El estudio identificó patrones repetidos en pacientes que ahora están bajo análisis científico.
Un virus identificado durante años en especies marinas ahora es objeto de análisis por parte de la comunidad científica tras detectarse indicios de su posible transmisión a humanos. Se trata del nodavirus de mortalidad encubierta, un patógeno que investigadores vinculan con una enfermedad ocular grave capaz de provocar pérdida de visión si no se trata de forma oportuna.
El hallazgo surge de un estudio internacional que analizó varios casos clínicos en los que se identificó una relación entre la presencia del virus y afecciones oculares severas. Este escenario ha llevado a los expertos a considerar que podría tratarse de un nuevo agente con comportamiento zoonótico, es decir, con capacidad de pasar de animales a personas.
Hasta ahora, el nodavirus había sido documentado exclusivamente en ambientes acuáticos, especialmente en la acuicultura, donde afecta a especies como el camarón blanco. Sin embargo, los nuevos datos amplían su alcance y obligan a reforzar la vigilancia en contextos donde existe contacto frecuente con productos marinos.
Enfermedad ocular asociada al nodavirus
El estudio relaciona este virus con una patología denominada uveítis anterior con hipertensión ocular persistente. Esta condición provoca inflamación en el ojo y un aumento sostenido de la presión intraocular, lo que puede comprometer el nervio óptico.
En etapas avanzadas, los pacientes pueden sufrir daños irreversibles en la visión, con un comportamiento similar al glaucoma si no se interviene a tiempo.

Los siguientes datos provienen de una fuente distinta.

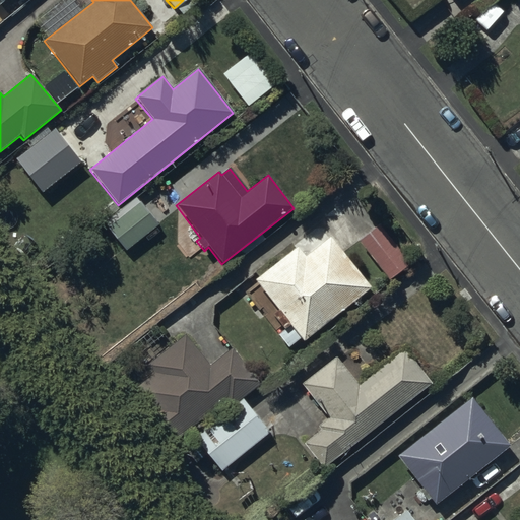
[(156,226),(138,202),(107,226),(125,251),(156,226)]
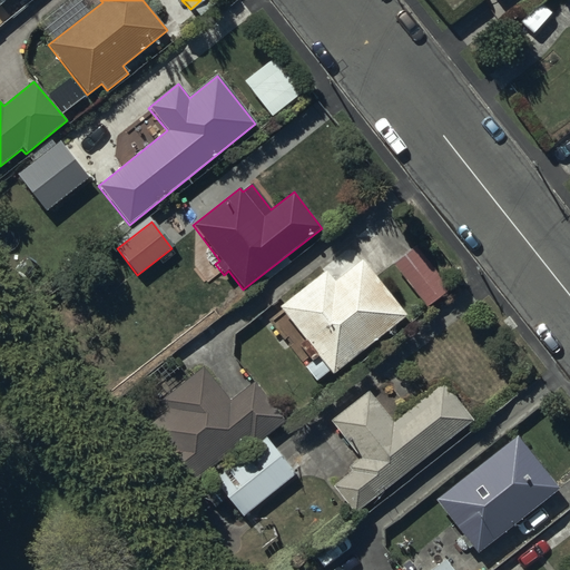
[(316,382),(328,372),(332,376),(406,316),(362,261),(334,283),(325,273),(279,308),(304,340),(298,344),(313,362),(305,367),(316,382)]
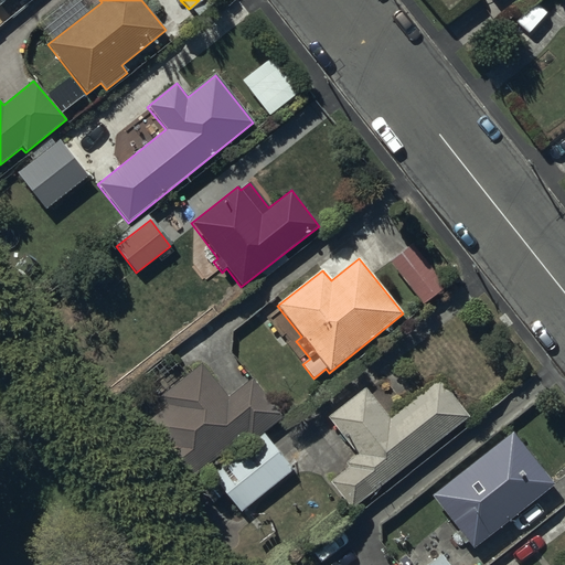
[(252,443),(264,434),(263,433),(284,417),(254,377),(228,397),(202,364),(160,397),(167,406),(144,425),(161,447),(152,454),(178,487),(246,436),(252,443)]
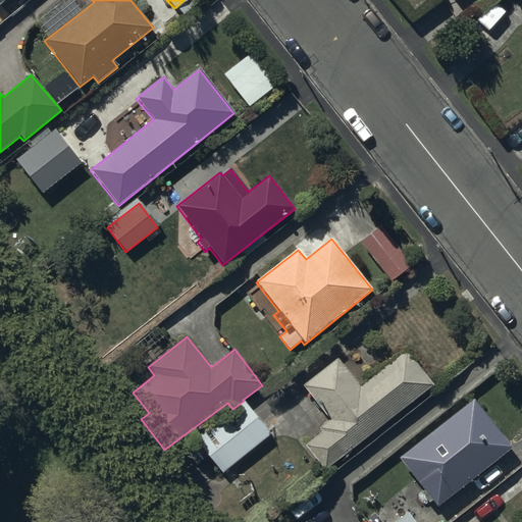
[(304,447),(323,471),(432,385),(406,351),(360,386),(337,358),(302,385),(328,420),(319,427),(322,431),(304,447)]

Contacto con productos marinos, principal factor de riesgo
Los investigadores identificaron un patrón común entre los casos analizados. Más del 70% de los pacientes habían manipulado productos marinos sin protección o habían consumido pescado o mariscos crudos.
Este hallazgo sitúa el foco de riesgo en prácticas asociadas a la manipulación y consumo de alimentos de origen acuático sin medidas adecuadas de higiene o cocción.
Además, los casos proceden principalmente de regiones con alta actividad acuícola, lo que refuerza la relación entre el virus y estos entornos. El patógeno también ha sido detectado en múltiples especies marinas en diferentes continentes, lo que amplía la preocupación sobre su alcance.
Tratamientos y nuevos retos para la salud pública
Según el estudio, los pacientes han respondido a tratamientos combinados con antivirales, antiinflamatorios y medicamentos para controlar la presión ocular. En casos más severos, puede ser necesaria una intervención quirúrgica para evitar consecuencias permanentes.
Para los expertos, la relevancia del hallazgo radica en la posibilidad de que un virus acuático haya logrado adaptarse a humanos. Este escenario plantea desafíos en materia de salud pública y abre nuevas líneas de investigación sobre virus emergentes y su impacto potencial en la población.